:: MATERIALS PROVIDED ::

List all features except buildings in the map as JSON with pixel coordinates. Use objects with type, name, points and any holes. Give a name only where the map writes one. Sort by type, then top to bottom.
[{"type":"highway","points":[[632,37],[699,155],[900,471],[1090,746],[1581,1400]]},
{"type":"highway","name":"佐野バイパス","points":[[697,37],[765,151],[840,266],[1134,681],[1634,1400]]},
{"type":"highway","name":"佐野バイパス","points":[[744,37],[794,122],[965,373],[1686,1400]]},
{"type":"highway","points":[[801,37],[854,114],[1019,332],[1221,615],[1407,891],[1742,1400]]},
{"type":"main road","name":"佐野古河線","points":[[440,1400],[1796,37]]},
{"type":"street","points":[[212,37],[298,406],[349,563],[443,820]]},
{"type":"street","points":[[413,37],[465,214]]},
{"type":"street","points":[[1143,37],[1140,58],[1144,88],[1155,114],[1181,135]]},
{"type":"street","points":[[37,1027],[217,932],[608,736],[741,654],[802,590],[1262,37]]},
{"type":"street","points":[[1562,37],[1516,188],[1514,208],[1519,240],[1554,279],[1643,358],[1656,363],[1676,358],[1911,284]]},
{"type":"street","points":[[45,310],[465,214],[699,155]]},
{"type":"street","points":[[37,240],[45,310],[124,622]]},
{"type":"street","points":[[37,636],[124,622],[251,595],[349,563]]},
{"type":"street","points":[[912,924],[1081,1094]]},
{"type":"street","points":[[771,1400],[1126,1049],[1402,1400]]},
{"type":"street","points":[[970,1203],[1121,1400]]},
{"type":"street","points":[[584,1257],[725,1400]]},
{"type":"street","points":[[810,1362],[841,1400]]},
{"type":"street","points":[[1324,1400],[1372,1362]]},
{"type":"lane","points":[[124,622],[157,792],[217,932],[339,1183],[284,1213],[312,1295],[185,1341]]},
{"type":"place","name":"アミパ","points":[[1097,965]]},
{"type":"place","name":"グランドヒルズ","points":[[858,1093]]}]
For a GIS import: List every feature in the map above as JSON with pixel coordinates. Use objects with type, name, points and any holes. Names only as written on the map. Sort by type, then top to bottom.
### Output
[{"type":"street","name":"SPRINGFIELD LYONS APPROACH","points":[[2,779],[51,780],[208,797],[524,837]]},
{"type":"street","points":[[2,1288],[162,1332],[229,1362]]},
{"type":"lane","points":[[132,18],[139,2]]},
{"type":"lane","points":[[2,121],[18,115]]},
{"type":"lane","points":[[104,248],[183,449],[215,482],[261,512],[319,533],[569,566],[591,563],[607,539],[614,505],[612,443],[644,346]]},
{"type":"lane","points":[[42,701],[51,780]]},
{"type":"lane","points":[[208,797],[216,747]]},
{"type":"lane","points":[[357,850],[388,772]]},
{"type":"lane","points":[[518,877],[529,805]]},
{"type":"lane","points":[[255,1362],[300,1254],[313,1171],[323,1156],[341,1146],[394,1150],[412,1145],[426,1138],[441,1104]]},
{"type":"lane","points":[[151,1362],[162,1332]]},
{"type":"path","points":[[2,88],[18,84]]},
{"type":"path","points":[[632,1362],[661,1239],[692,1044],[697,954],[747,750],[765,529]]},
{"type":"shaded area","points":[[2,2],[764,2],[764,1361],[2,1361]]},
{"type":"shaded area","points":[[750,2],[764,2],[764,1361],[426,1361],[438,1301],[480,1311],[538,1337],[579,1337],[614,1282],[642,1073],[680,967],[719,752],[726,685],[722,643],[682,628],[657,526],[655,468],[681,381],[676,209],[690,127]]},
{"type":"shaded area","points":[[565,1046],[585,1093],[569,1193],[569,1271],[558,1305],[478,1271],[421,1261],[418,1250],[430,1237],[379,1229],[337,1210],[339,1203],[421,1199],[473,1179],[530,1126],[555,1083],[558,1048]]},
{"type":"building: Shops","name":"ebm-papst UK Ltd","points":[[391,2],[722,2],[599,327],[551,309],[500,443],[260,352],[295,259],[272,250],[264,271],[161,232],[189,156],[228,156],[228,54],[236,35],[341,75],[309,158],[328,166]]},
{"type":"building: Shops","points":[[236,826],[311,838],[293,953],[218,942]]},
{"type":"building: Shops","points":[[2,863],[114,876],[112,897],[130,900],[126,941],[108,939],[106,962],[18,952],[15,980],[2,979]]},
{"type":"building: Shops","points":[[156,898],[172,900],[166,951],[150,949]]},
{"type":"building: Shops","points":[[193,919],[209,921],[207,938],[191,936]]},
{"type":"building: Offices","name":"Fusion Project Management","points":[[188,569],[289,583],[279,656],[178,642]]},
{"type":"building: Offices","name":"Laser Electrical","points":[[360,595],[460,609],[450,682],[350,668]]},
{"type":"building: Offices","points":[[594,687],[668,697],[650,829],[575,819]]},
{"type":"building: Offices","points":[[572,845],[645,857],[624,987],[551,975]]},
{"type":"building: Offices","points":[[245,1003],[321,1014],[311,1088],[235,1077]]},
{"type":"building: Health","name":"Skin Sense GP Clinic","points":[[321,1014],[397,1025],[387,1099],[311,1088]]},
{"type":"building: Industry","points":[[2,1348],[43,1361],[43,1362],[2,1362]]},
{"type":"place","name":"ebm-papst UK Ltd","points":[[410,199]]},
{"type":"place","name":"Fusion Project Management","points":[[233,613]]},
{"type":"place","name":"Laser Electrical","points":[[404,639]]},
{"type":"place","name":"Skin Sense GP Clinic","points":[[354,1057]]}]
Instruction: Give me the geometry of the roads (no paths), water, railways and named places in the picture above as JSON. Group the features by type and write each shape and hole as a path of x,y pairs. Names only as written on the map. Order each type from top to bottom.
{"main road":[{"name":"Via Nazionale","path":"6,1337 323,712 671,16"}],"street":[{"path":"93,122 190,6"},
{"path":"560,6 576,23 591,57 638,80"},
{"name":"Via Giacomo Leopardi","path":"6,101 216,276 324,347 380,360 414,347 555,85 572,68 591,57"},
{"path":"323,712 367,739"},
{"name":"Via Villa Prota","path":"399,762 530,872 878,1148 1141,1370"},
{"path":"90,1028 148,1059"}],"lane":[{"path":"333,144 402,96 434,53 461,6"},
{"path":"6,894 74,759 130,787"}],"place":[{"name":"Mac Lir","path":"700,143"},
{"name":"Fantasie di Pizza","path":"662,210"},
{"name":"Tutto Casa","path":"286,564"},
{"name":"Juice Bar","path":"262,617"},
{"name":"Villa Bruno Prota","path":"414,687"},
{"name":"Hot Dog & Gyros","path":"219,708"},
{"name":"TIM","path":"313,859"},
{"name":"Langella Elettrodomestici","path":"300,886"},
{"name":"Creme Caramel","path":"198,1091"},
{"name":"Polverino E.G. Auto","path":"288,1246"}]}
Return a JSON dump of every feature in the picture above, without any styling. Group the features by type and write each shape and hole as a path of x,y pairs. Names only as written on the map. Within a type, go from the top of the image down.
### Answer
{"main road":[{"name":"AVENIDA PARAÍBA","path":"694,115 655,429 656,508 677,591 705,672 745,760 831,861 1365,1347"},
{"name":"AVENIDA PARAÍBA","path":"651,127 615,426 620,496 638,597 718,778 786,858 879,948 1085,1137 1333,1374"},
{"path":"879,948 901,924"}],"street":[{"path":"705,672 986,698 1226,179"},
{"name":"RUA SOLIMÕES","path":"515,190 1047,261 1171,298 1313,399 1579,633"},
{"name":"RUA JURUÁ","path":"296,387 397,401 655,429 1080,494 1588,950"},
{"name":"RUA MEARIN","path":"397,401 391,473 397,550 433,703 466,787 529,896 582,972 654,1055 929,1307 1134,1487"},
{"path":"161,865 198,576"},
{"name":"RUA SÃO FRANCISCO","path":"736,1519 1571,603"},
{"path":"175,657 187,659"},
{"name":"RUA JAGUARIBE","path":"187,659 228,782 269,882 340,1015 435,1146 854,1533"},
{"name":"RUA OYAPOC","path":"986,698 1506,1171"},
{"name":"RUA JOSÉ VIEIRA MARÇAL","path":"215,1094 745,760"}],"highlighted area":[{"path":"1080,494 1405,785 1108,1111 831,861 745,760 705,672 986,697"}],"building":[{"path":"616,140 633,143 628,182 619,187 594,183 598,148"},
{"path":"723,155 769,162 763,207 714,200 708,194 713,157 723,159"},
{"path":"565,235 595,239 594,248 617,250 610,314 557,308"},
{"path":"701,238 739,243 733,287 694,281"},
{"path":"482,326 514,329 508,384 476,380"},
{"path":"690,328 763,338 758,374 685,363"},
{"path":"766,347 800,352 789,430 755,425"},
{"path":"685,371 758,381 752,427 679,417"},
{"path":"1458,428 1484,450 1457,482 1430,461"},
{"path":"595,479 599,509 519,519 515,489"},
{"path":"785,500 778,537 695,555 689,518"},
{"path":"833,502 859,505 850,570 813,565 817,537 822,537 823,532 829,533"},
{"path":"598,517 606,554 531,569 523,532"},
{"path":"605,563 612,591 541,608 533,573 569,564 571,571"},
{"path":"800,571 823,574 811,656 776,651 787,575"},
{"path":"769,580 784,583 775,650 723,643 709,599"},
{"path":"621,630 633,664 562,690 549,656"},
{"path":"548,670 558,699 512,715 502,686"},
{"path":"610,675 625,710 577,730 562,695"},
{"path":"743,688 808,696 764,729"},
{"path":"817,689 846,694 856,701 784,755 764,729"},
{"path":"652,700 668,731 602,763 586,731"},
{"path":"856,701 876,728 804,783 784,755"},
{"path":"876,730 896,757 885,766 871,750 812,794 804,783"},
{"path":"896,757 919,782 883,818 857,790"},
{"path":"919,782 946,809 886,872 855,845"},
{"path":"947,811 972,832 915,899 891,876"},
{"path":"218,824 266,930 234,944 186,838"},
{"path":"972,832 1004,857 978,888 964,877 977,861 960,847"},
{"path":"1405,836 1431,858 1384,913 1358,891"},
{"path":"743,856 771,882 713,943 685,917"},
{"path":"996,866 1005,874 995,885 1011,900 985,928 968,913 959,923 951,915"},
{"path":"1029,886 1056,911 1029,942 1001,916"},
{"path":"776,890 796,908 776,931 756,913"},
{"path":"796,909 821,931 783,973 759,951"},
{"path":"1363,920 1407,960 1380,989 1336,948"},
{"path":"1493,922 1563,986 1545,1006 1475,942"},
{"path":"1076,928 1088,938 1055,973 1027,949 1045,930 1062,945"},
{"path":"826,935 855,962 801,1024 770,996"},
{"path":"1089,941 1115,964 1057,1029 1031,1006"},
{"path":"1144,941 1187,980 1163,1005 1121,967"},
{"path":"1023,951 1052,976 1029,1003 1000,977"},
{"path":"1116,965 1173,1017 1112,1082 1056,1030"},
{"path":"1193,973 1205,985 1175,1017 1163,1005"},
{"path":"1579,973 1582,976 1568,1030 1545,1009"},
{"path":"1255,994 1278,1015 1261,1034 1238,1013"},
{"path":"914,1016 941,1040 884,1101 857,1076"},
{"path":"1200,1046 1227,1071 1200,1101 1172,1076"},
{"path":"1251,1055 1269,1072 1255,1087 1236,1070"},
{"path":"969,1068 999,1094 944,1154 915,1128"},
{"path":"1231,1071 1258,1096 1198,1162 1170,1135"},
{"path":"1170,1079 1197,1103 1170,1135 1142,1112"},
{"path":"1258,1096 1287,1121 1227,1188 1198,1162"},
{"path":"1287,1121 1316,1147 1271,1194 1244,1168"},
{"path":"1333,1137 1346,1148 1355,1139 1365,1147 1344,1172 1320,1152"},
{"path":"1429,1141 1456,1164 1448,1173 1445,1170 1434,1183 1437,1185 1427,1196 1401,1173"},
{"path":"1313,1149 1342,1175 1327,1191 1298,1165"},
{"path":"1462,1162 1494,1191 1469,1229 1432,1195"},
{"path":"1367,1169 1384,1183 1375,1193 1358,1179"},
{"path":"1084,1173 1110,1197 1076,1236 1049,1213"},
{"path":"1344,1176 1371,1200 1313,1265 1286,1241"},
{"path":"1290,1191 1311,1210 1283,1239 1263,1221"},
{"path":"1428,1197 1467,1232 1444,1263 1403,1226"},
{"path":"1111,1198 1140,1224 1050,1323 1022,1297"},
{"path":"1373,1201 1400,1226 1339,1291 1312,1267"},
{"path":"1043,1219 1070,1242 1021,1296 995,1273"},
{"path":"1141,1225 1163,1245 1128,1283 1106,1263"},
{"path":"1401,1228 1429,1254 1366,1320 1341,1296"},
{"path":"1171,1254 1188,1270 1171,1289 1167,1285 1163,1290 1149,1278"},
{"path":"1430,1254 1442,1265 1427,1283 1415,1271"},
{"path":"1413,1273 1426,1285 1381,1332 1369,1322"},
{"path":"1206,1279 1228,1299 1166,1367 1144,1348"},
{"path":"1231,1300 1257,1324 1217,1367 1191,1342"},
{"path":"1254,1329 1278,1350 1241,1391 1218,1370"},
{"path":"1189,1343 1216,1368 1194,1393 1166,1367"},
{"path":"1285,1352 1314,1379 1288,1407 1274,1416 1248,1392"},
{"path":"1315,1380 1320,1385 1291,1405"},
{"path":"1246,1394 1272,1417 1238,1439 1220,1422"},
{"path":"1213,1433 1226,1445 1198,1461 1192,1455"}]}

:::

WHAT YOU NEED TO DO: Look above for the line holding "Instruction: Give me", then set down exactly that line and every line after it up to and including the line holding "Return a JSON", with nothing else.

EXERCISE ANSWER:
Instruction: Give me the geometry of the roads (no paths), water, railways and named places in the picture above as JSON. Group the features by type and write each shape and hole as a path of x,y pairs. Names only as written on the map. Order each type from top to bottom.
{"main road":[{"name":"Via Nazionale","path":"6,1337 323,712 671,16"}],"street":[{"path":"93,122 190,6"},
{"path":"560,6 576,23 591,57 638,80"},
{"name":"Via Giacomo Leopardi","path":"6,101 216,276 324,347 380,360 414,347 555,85 572,68 591,57"},
{"path":"323,712 367,739"},
{"name":"Via Villa Prota","path":"399,762 530,872 878,1148 1141,1370"},
{"path":"90,1028 148,1059"}],"lane":[{"path":"333,144 402,96 434,53 461,6"},
{"path":"6,894 74,759 130,787"}],"place":[{"name":"Mac Lir","path":"700,143"},
{"name":"Fantasie di Pizza","path":"662,210"},
{"name":"Tutto Casa","path":"286,564"},
{"name":"Juice Bar","path":"262,617"},
{"name":"Villa Bruno Prota","path":"414,687"},
{"name":"Hot Dog & Gyros","path":"219,708"},
{"name":"TIM","path":"313,859"},
{"name":"Langella Elettrodomestici","path":"300,886"},
{"name":"Creme Caramel","path":"198,1091"},
{"name":"Polverino E.G. Auto","path":"288,1246"}]}
Return a JSON dump of every feature in the picture above, without any styling. Group the features by type and write each shape and hole as a path of x,y pairs. Names only as written on the map. Within a type, go from the top of the image down.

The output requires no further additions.